What is being asked:
Only one stretch of the data below should be repeated: the lines from the line containing "downloadable ZIP files." through the line containing "### The Context", inclusive, exactly as they are.
========================
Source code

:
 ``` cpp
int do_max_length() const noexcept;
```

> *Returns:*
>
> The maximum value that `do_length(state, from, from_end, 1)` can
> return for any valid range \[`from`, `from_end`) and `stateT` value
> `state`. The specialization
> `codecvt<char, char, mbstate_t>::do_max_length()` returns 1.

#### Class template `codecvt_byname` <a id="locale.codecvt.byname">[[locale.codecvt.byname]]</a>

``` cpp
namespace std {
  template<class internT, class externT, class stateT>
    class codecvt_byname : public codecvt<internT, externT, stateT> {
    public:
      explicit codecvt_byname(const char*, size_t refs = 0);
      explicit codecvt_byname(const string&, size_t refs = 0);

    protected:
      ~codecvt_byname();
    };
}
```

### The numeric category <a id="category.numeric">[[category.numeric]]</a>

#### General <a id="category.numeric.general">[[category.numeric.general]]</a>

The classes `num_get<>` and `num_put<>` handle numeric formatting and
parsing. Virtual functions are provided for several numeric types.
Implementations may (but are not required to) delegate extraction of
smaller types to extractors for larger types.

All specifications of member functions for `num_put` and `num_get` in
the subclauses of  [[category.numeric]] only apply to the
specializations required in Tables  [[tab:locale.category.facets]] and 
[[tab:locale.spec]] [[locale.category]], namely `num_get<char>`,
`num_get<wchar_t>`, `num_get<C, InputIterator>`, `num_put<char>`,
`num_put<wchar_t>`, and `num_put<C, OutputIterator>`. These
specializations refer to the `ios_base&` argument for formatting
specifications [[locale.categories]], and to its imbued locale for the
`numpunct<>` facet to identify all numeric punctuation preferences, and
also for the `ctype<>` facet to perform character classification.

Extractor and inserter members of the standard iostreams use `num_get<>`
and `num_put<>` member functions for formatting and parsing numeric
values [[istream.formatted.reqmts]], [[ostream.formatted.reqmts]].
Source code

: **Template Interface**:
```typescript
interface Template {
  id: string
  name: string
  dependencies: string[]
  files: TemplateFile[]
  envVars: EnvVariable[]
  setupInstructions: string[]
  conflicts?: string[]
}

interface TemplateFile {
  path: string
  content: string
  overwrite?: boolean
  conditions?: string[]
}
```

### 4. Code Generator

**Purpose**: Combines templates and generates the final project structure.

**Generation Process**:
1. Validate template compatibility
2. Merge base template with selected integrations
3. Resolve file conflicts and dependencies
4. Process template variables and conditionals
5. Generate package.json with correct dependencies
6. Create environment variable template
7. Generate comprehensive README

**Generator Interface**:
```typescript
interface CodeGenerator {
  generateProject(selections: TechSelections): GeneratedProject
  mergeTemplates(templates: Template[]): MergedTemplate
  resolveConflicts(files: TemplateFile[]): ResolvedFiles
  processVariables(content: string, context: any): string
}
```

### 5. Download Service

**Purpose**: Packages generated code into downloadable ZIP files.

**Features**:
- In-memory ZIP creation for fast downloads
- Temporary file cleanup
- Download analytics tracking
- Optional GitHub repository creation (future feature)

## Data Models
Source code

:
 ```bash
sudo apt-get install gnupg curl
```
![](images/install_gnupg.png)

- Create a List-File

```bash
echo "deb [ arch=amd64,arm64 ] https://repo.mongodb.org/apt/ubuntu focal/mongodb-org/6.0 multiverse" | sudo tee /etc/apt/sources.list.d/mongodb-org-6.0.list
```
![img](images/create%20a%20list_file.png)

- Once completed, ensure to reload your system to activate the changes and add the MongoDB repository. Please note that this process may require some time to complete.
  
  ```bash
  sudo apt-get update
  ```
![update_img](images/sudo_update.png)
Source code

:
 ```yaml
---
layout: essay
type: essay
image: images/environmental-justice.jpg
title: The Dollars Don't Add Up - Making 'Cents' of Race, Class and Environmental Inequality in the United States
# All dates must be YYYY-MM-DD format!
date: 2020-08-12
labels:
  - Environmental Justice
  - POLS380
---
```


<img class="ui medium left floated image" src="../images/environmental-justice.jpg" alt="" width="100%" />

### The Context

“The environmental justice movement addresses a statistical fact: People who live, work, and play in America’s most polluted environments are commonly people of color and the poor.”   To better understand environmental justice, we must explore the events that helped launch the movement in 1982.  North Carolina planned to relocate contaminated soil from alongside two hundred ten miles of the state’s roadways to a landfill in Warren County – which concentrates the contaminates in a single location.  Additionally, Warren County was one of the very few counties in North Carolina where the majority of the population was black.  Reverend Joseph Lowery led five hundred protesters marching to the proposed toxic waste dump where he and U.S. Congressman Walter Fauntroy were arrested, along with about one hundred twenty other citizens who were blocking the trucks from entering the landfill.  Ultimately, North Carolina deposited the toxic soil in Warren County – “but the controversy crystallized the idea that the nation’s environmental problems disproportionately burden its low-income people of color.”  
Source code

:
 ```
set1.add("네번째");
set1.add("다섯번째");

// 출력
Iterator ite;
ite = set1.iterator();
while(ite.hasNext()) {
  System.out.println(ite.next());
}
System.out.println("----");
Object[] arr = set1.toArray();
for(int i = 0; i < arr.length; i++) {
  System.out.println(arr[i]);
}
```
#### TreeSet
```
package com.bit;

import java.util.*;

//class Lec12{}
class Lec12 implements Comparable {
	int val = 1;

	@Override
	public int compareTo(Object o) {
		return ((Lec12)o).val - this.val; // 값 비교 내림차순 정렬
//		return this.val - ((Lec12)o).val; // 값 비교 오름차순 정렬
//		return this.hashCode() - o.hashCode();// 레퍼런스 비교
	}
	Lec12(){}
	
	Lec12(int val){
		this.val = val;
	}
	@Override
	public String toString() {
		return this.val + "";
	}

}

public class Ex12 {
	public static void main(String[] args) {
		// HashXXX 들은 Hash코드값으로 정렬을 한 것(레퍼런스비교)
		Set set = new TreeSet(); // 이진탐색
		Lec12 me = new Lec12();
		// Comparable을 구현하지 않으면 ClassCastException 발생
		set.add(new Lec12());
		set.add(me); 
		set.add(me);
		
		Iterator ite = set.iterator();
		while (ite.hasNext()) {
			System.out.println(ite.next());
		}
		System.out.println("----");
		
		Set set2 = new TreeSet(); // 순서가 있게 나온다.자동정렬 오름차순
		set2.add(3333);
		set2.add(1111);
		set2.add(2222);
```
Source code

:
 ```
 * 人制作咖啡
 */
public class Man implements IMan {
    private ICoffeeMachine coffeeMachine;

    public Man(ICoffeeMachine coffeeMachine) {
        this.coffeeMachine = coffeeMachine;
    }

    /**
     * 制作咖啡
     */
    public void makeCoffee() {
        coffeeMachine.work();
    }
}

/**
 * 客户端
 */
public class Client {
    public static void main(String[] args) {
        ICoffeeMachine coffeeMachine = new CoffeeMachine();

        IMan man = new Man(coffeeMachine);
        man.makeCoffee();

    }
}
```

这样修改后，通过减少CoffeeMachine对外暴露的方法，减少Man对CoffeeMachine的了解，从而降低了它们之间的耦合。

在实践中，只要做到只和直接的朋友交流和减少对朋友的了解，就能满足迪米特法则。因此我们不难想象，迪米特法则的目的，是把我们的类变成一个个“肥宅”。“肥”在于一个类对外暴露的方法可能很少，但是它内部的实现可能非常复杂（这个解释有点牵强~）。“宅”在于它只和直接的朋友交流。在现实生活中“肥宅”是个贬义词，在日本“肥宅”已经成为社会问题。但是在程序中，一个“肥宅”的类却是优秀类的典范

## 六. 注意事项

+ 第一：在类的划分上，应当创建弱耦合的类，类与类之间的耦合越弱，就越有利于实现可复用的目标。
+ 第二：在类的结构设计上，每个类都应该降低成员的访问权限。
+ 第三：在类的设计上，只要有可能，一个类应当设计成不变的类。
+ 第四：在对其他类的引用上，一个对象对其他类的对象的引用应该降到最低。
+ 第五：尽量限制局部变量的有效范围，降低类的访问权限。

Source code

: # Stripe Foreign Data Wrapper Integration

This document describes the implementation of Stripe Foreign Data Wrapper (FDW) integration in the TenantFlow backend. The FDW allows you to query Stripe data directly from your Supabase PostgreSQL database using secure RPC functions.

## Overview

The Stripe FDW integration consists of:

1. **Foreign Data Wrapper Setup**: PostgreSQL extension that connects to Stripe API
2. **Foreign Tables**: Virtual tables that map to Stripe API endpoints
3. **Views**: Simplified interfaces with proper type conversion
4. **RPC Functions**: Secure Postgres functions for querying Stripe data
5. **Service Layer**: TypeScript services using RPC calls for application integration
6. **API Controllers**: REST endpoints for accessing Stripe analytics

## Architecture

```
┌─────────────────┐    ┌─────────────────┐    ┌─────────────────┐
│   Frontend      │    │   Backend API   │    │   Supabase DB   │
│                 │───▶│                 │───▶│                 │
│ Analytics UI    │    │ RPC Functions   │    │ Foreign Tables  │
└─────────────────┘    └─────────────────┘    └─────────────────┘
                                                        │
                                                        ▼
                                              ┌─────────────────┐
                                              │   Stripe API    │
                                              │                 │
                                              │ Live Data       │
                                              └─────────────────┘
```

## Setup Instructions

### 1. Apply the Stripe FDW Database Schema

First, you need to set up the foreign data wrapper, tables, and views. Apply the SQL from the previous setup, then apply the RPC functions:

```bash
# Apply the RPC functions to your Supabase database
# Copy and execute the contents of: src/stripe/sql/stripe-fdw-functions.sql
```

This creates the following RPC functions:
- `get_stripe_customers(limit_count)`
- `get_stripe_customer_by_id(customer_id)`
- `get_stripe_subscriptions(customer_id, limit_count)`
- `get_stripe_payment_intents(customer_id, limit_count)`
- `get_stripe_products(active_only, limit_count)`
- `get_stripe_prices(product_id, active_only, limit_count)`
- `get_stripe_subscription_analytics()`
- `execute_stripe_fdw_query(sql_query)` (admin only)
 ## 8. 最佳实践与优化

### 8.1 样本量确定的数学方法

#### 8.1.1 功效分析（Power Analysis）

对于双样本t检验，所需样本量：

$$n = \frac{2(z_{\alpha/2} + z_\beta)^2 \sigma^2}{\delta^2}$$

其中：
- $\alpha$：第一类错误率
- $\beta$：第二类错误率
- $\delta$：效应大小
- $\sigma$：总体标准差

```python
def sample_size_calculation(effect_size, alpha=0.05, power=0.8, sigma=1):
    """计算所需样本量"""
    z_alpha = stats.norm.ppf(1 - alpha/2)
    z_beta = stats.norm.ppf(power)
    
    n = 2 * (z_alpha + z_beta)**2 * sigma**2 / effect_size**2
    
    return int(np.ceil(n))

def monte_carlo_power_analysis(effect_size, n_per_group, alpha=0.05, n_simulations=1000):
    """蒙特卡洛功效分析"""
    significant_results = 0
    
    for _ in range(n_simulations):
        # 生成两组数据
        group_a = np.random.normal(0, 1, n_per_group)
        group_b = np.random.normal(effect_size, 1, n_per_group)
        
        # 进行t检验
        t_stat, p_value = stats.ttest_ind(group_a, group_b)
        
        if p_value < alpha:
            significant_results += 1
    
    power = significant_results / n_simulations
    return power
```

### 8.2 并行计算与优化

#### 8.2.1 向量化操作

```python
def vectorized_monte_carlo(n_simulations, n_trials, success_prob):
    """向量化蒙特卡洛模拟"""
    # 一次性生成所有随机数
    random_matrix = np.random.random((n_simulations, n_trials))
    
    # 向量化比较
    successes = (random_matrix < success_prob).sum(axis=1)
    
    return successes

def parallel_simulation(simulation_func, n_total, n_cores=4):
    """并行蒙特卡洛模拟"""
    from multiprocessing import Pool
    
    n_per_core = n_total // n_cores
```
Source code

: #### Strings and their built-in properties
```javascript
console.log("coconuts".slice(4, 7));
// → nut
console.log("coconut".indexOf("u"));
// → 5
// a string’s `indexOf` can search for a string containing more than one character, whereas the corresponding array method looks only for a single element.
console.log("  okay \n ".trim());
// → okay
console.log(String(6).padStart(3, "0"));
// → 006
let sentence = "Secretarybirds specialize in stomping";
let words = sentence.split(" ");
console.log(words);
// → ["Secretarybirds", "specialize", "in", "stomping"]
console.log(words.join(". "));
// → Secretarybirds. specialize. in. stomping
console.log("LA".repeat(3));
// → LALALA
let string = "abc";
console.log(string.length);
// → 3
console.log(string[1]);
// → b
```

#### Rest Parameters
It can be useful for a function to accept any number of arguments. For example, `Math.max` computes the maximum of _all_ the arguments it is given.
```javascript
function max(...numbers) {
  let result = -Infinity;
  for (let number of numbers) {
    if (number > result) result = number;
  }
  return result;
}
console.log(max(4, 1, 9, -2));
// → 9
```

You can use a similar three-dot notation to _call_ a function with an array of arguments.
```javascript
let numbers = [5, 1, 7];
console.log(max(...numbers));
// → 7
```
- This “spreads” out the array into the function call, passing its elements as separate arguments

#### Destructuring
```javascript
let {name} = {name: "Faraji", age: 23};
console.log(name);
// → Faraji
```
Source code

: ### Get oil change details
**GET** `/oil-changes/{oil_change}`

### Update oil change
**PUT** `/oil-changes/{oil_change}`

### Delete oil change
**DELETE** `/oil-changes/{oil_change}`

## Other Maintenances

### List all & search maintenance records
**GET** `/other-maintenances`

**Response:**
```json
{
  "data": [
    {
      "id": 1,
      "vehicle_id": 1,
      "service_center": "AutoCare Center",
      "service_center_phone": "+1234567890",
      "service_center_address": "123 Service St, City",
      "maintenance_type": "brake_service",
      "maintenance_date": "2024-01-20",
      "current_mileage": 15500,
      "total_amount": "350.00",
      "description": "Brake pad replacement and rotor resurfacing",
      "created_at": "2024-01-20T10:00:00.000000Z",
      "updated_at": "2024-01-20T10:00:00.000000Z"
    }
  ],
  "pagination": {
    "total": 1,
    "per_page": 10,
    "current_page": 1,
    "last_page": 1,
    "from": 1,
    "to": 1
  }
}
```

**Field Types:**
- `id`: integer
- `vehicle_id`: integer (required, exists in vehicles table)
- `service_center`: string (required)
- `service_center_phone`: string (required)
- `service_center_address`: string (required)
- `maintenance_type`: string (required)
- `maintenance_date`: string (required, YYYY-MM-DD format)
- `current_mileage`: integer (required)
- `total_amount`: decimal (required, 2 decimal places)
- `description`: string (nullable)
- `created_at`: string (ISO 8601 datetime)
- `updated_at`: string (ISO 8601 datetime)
========================
Response to the exercise:
**Purpose**: Packages generated code into downloadable ZIP files.

**Features**:
- In-memory ZIP creation for fast downloads
- Temporary file cleanup
- Download analytics tracking
- Optional GitHub repository creation (future feature)

## Data Models
Source code

:
 ```bash
sudo apt-get install gnupg curl
```
![](images/install_gnupg.png)

- Create a List-File

```bash
echo "deb [ arch=amd64,arm64 ] https://repo.mongodb.org/apt/ubuntu focal/mongodb-org/6.0 multiverse" | sudo tee /etc/apt/sources.list.d/mongodb-org-6.0.list
```
![img](images/create%20a%20list_file.png)

- Once completed, ensure to reload your system to activate the changes and add the MongoDB repository. Please note that this process may require some time to complete.
  
  ```bash
  sudo apt-get update
  ```
![update_img](images/sudo_update.png)
Source code

:
 ```yaml
---
layout: essay
type: essay
image: images/environmental-justice.jpg
title: The Dollars Don't Add Up - Making 'Cents' of Race, Class and Environmental Inequality in the United States
# All dates must be YYYY-MM-DD format!
date: 2020-08-12
labels:
  - Environmental Justice
  - POLS380
---
```


<img class="ui medium left floated image" src="../images/environmental-justice.jpg" alt="" width="100%" />

### The Context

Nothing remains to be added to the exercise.